Ex doesn't do these things, but still comes back looking for me a year later. Can't take him seriously until he has a darn good explanation about why he threw me and our relationship in the trash for no reason.
They do all this and then discard you again. The point is, they are avoidants and will NOT reciprocate. So to me, this is just breadcrumbing rather than loving. It’s just ensuring that you’ll not leave while they need you. And then bam, they do. The only true proof of love you need is for them to recognize they have a problem and work on it, and go to therapy.
@@LoveLeeR so true
Yep, mine is abusive so he didn't do any better with therapy.
My ex didn't believe in going therapy. She thinks talking to people about their issues is stupid.
This! ❤
He did every single one of these, then ran off with someone else. Who he committed to within max 4 weeks, after 11 months of telling me he couldn't commit to me. What on earth was the point of it all 😭😭
He told you all the 11 months you knew each other, that he does not want to commit?
@Arasarcan yes. He didn't say he didn't want to. He said he couldn't. That he was scared. For various reasons, that were nothing to do with me
@@whiggygirl Hmm, okay, thank you for clarifying!
When I hear someone say 'I can't' I like to translate it in my mind
Every time 'I can't' means either 'I don't want to' or 'I don't know how to'
And I take it as a very valuable information
I can imagine that it hurts so much right now
For me mourning about it has helped me a lot to find the strength to move on
I hope my words are of any help to you
Don't worry. He'll emotionally starve his new partner too. Be grateful you no longer have to feel miserable because of his emotional anorexia.
@@whiggygirlprobably he found someone toxic, or that he doesn't have such strong emotions for. Then he'll come back some years later and say he made a mistake. Which might be all genuine and true but have your boundaries...
I will get discarded anyway 😂😂😂
There ws one good one like this some years ago yet we wee still so different bc i was still people pleasing and it takes a psychologically informed one to hang at my level so i can respect them
thank you BM, taking note with my own suspect-of-a-DA !
Great ,so none of that i got. 😢
Bombarding someone with messages and expecting them to don't drop everything they're doing to respond, would be immature behavior.
My guy does none of those things however he punishes me for telling him he's a Dismissive Avoidant and I'm an Empath with more stonewalling and distance. He lives 2 hours away yet keeps making excuses not to visit. He devotes almost all his time to social media and hobbies and expects our love to survive his breadcrumbing. He's an emotional sadist yet says he's scared of me confronting him or the sluts who send him love hearts on Facebook. I'm not getting enough from this relationship to make it worth taking seriously.

● **PROBLEM REQUIREMENTS**
From the comments about avoidant partners, copy the stretch from "I will get discarded" through "be immature behavior." word for word. These rows come from a different source than the comments.

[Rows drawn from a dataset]
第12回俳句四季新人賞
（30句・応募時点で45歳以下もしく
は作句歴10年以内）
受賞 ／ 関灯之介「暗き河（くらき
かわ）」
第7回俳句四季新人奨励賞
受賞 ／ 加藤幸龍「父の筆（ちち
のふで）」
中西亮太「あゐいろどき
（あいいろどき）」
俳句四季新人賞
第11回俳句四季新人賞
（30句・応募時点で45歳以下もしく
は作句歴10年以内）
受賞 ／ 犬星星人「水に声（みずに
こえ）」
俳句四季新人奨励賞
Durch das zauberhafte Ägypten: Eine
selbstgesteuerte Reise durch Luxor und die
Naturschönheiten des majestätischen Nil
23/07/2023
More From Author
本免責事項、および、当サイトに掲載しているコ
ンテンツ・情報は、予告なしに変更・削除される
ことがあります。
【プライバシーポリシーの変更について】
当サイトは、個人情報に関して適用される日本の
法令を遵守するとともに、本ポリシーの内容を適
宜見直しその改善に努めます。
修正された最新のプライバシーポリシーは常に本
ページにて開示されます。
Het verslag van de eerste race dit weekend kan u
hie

==

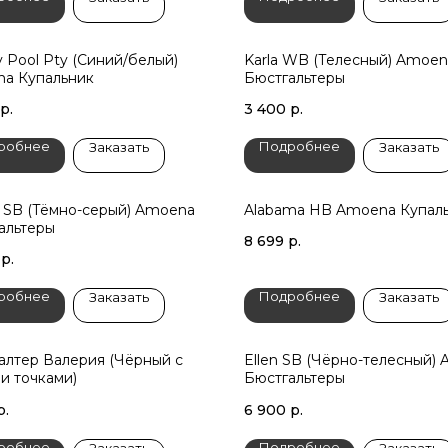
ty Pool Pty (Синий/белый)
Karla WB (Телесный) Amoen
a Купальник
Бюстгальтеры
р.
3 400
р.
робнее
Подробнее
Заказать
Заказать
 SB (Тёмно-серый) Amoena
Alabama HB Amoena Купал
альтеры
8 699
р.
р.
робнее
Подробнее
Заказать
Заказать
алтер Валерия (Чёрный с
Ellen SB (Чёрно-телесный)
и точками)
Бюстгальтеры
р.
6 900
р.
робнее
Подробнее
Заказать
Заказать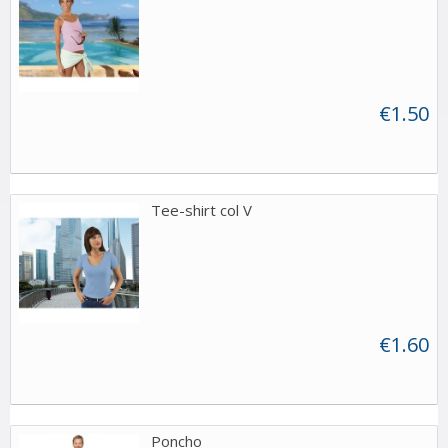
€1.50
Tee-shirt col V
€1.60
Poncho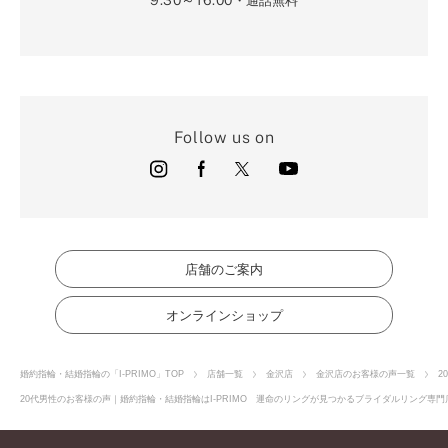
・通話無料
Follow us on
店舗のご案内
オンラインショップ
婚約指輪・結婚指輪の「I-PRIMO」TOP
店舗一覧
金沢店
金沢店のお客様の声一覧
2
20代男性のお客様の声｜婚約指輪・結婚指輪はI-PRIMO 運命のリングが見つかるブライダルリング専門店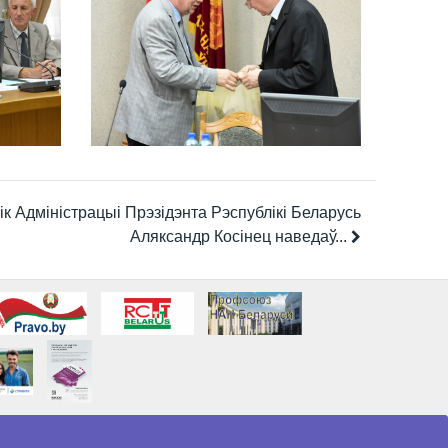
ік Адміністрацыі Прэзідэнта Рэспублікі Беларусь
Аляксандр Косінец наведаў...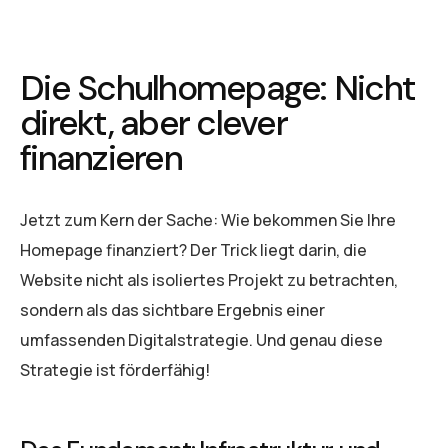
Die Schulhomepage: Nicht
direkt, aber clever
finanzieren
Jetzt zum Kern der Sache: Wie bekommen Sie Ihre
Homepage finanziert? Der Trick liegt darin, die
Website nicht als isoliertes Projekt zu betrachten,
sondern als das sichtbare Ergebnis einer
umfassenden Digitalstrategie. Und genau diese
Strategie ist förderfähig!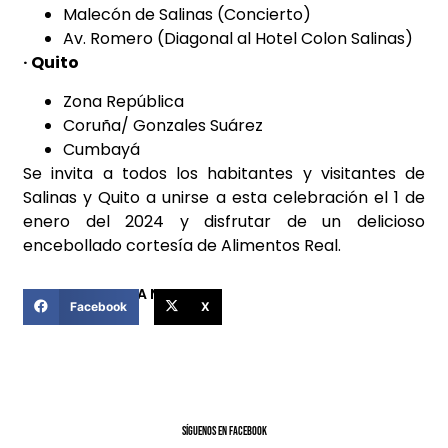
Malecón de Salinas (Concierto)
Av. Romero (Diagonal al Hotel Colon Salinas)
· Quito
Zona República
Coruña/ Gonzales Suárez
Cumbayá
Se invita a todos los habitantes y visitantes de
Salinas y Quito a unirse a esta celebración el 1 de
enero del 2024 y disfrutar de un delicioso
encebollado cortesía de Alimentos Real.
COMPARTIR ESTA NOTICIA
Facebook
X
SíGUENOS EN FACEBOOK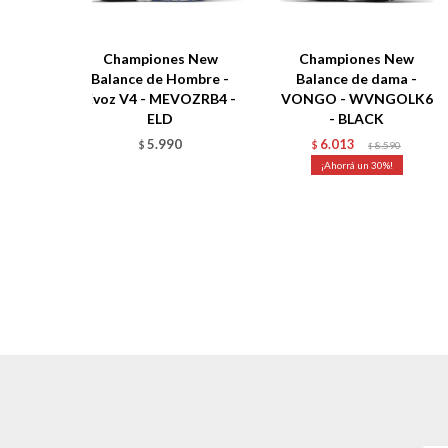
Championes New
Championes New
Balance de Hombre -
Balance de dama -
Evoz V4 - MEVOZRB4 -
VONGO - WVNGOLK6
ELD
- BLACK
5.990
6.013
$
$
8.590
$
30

* * *

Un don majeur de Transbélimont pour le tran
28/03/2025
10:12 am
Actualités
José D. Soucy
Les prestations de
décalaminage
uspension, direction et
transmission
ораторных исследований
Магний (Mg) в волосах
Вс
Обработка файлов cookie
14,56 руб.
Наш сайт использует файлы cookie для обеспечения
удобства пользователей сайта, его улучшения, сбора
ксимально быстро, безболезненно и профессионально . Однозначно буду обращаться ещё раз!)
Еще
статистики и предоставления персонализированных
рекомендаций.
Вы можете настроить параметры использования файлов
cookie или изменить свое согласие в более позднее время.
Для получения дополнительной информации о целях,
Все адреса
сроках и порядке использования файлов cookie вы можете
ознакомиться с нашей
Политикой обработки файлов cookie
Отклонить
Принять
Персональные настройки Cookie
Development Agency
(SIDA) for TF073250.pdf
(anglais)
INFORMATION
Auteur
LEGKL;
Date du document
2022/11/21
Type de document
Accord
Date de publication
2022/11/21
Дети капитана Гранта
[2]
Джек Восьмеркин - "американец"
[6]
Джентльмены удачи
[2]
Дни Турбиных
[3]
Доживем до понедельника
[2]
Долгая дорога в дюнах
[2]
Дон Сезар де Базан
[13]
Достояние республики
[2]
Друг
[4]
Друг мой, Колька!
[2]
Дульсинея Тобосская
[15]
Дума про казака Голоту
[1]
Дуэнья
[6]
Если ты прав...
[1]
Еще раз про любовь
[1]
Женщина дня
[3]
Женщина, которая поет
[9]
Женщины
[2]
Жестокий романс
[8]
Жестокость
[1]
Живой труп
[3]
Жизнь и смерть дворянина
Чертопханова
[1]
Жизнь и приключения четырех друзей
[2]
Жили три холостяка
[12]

● **ANSWER TO THE PROBLEM**
I will get discarded anyway 😂😂😂
There ws one good one like this some years ago yet we wee still so different bc i was still people pleasing and it takes a psychologically informed one to hang at my level so i can respect them
thank you BM, taking note with my own suspect-of-a-DA !
Great ,so none of that i got. 😢
Bombarding someone with messages and expecting them to don't drop everything they're doing to respond, would be immature behavior.